Sergeant Bahir ran out from behind the nearby tent, dropping a flare gun and urging Elena and Leander away from the car, and shouting for Bonde to run.
They fled, while the fire spread over the ruined car and its fuel tank erupted.
Fragments of armor plate and Norgler ammunition flew in every direction as it exploded. Burning chunks of metal and torch-like projectiles flew from the carcass, igniting the shell crates that moments earlier had served so admirably as cover for Leander’s group. Bonde’s line of tarp-covered guns were soon caught in spreading flames.

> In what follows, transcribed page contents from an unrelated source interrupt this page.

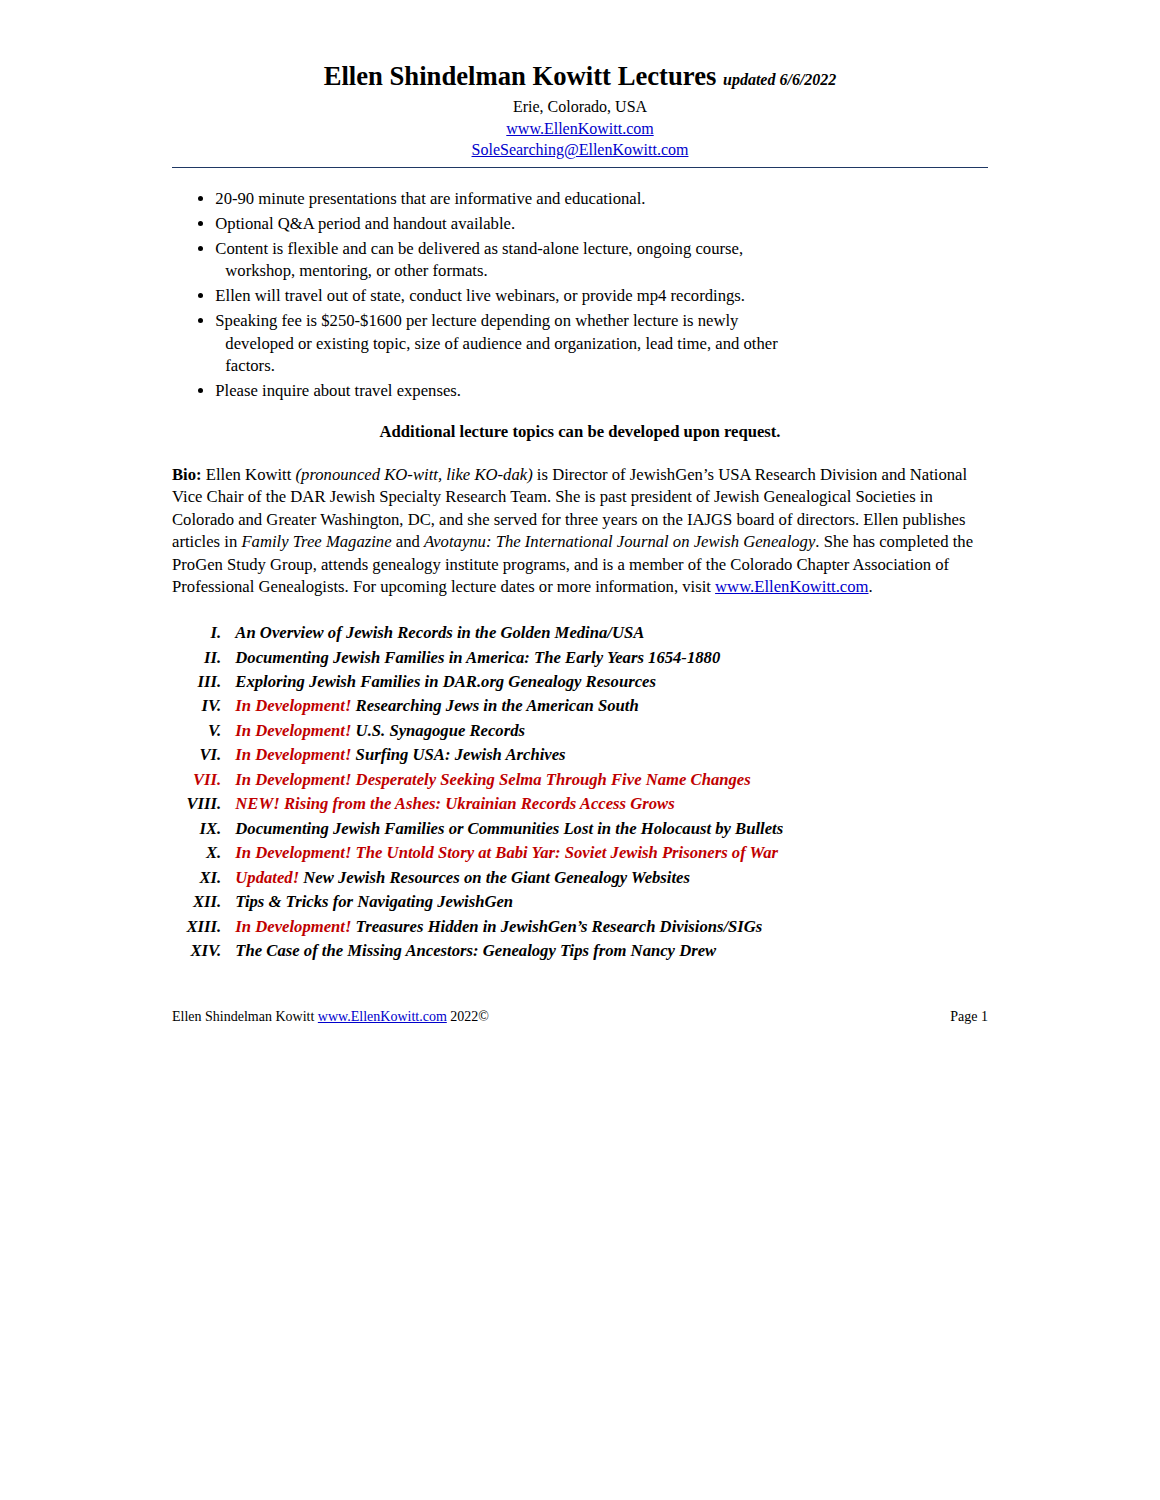Ellen Shindelman Kowitt Lectures updated 6/6/2022
Erie, Colorado, USA
www.EllenKowitt.com
SoleSearching@EllenKowitt.com
20-90 minute presentations that are informative and educational.
Optional Q&A period and handout available.
Content is flexible and can be delivered as stand-alone lecture, ongoing course,workshop, mentoring, or other formats.
Ellen will travel out of state, conduct live webinars, or provide mp4 recordings.
Speaking fee is $250-$1600 per lecture depending on whether lecture is newlydeveloped or existing topic, size of audience and organization, lead time, and other factors.
Please inquire about travel expenses.
Additional lecture topics can be developed upon request.
Bio: Ellen Kowitt (pronounced KO-witt, like KO-dak) is Director of JewishGen’s USA Research Division and National Vice Chair of the DAR Jewish Specialty Research Team. She is past president of Jewish Genealogical Societies in Colorado and Greater Washington, DC, and she served for three years on the IAJGS board of directors. Ellen publishes articles in Family Tree Magazine and Avotaynu: The International Journal on Jewish Genealogy. She has completed the ProGen Study Group, attends genealogy institute programs, and is a member of the Colorado Chapter Association of Professional Genealogists. For upcoming lecture dates or more information, visit www.EllenKowitt.com.
An Overview of Jewish Records in the Golden Medina/USA
Documenting Jewish Families in America: The Early Years 1654-1880
Exploring Jewish Families in DAR.org Genealogy Resources
In Development! Researching Jews in the American South
In Development! U.S. Synagogue Records
In Development! Surfing USA: Jewish Archives
In Development! Desperately Seeking Selma Through Five Name Changes
NEW! Rising from the Ashes: Ukrainian Records Access Grows
Documenting Jewish Families or Communities Lost in the Holocaust by Bullets
In Development! The Untold Story at Babi Yar: Soviet Jewish Prisoners of War
Updated! New Jewish Resources on the Giant Genealogy Websites
Tips & Tricks for Navigating JewishGen
In Development! Treasures Hidden in JewishGen’s Research Divisions/SIGs
The Case of the Missing Ancestors: Genealogy Tips from Nancy Drew
Ellen Shindelman Kowitt www.EllenKowitt.com 2022© Page 1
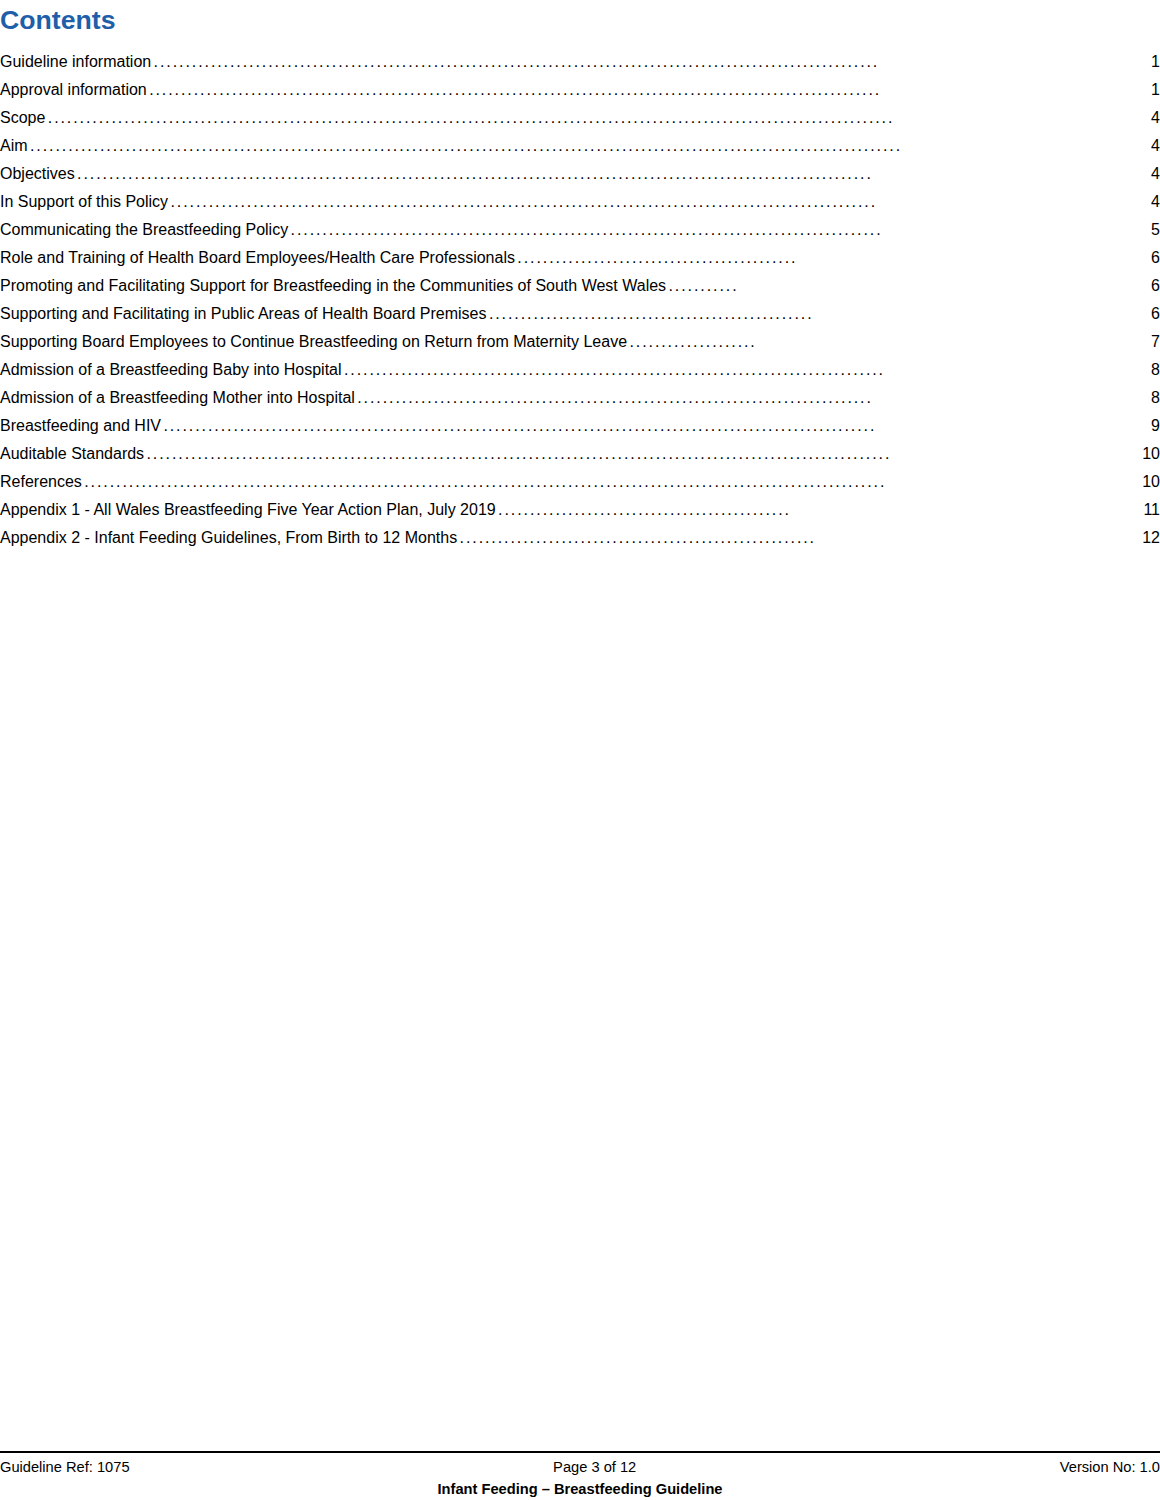Contents
Guideline information.................................................................................................................. 1
Approval information................................................................................................................... 1
Scope..................................................................................................................................... 4
Aim......................................................................................................................................... 4
Objectives............................................................................................................................. 4
In Support of this Policy............................................................................................................... 4
Communicating the Breastfeeding Policy............................................................................................. 5
Role and Training of Health Board Employees/Health Care Professionals............................................ 6
Promoting and Facilitating Support for Breastfeeding in the Communities of South West Wales........... 6
Supporting and Facilitating in Public Areas of Health Board Premises................................................... 6
Supporting Board Employees to Continue Breastfeeding on Return from Maternity Leave.................... 7
Admission of a Breastfeeding Baby into Hospital..................................................................................... 8
Admission of a Breastfeeding Mother into Hospital................................................................................. 8
Breastfeeding and HIV................................................................................................................ 9
Auditable Standards..................................................................................................................... 10
References.............................................................................................................................. 10
Appendix 1 - All Wales Breastfeeding Five Year Action Plan, July 2019.............................................. 11
Appendix 2 - Infant Feeding Guidelines, From Birth to 12 Months........................................................ 12
Guideline Ref: 1075 Page 3 of 12 Version No: 1.0
Infant Feeding – Breastfeeding Guideline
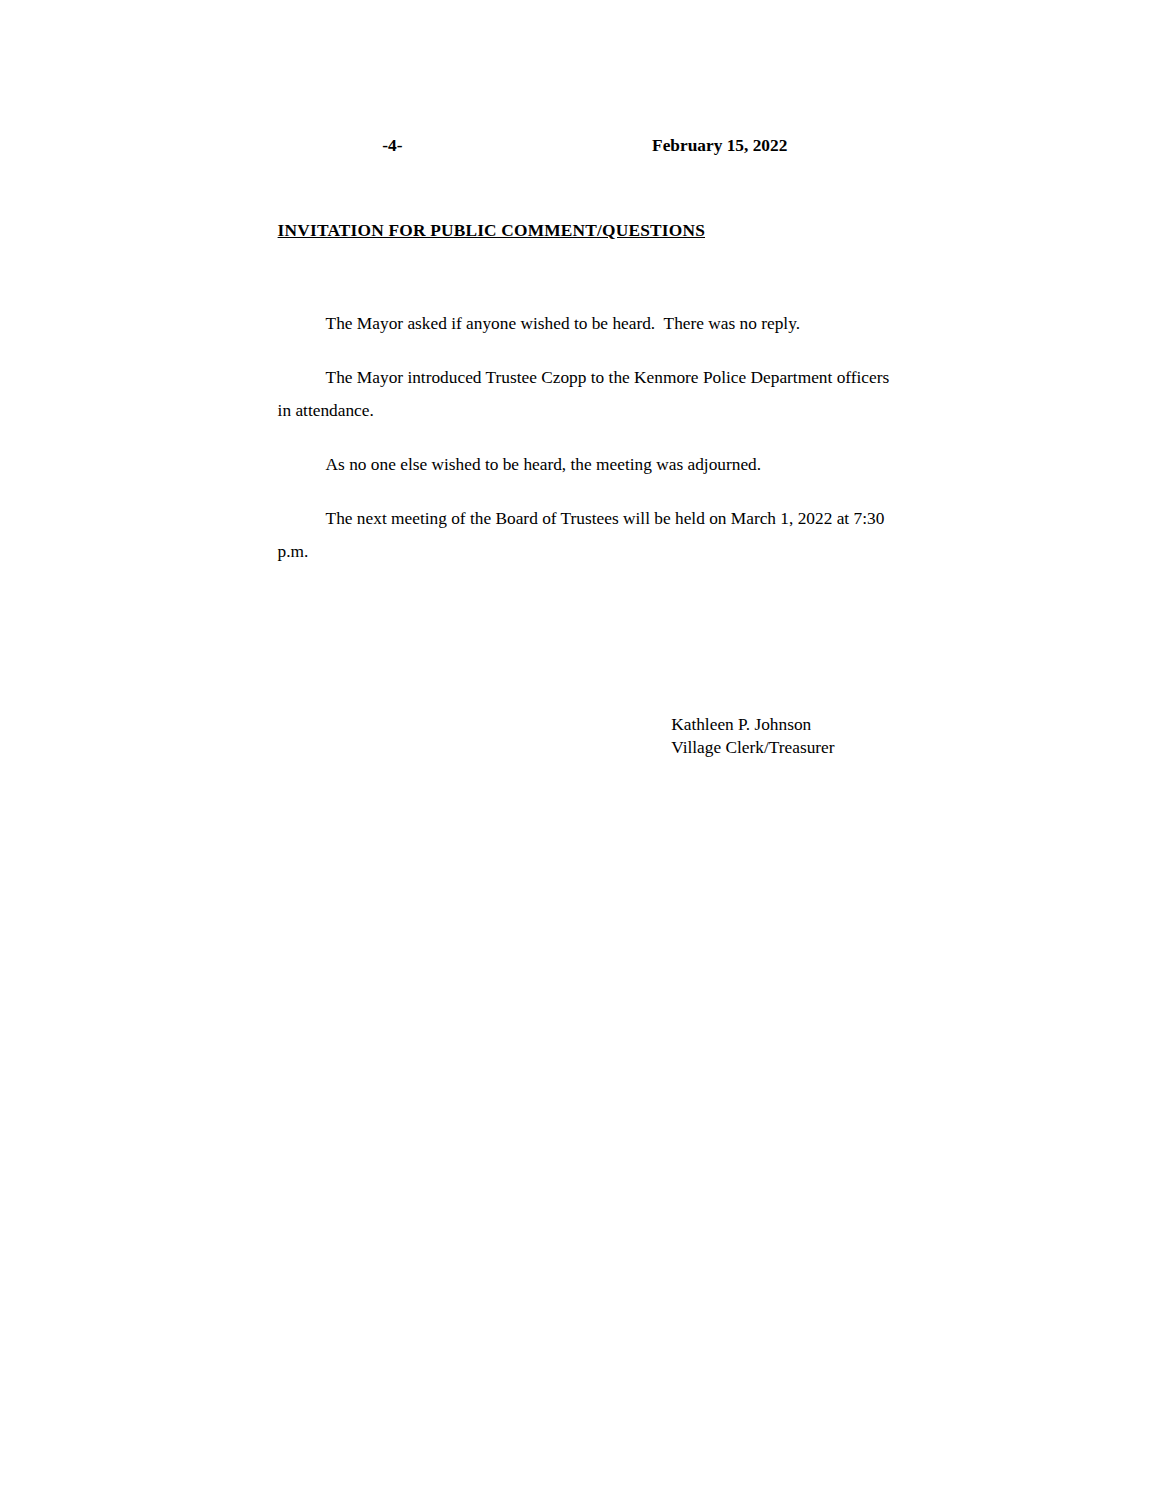-4- February 15, 2022
INVITATION FOR PUBLIC COMMENT/QUESTIONS
The Mayor asked if anyone wished to be heard. There was no reply.
The Mayor introduced Trustee Czopp to the Kenmore Police Department officers in attendance.
As no one else wished to be heard, the meeting was adjourned.
The next meeting of the Board of Trustees will be held on March 1, 2022 at 7:30 p.m.
Kathleen P. Johnson Village Clerk/Treasurer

“Ancestors, what a mess,” Sergeant Bahir shouted, looking over the remaining troops and the ruins of the camp. The survivors of the assault and subsequent battle regrouped away from the fires to quickly take stock of the situation.
Three assault groups had participated in this area, Leander soon found out.
One had been wiped out almost in its entirety – the first squad approaching from the south contended with both a Norgler and a Schnitzer and high-explosive fire from the latter weapon crushed the advancing troops. The south-east squadron, which joined after the battle had commenced, picked up the slack for them; Leander’s east squadron had luckily fought from the most advantageous positions in the camp, and the mortar attacks supporting them scored the most accurate hits on the defenders.
Leander gulped: in retrospect his own side of the attack was terrifying, and he could not even imagine how the survivors of the southern assault squad felt. He peered their way and they seemed a little shaken, but standing, and they willingly joined a new assault group. Would it later return to their minds that they had survived being shot at with explosives?
And what about him? Would he himself vomit with the realization that he stood face to barrel with a Norgler and at any moment could have been cruelly butchered before it?
His eyes were tearing up, his mind distorted.
He wiped his face, and thought of nothing. His mind and emotions came up a blank, as though his soul had been what the Norgler fire suppressed.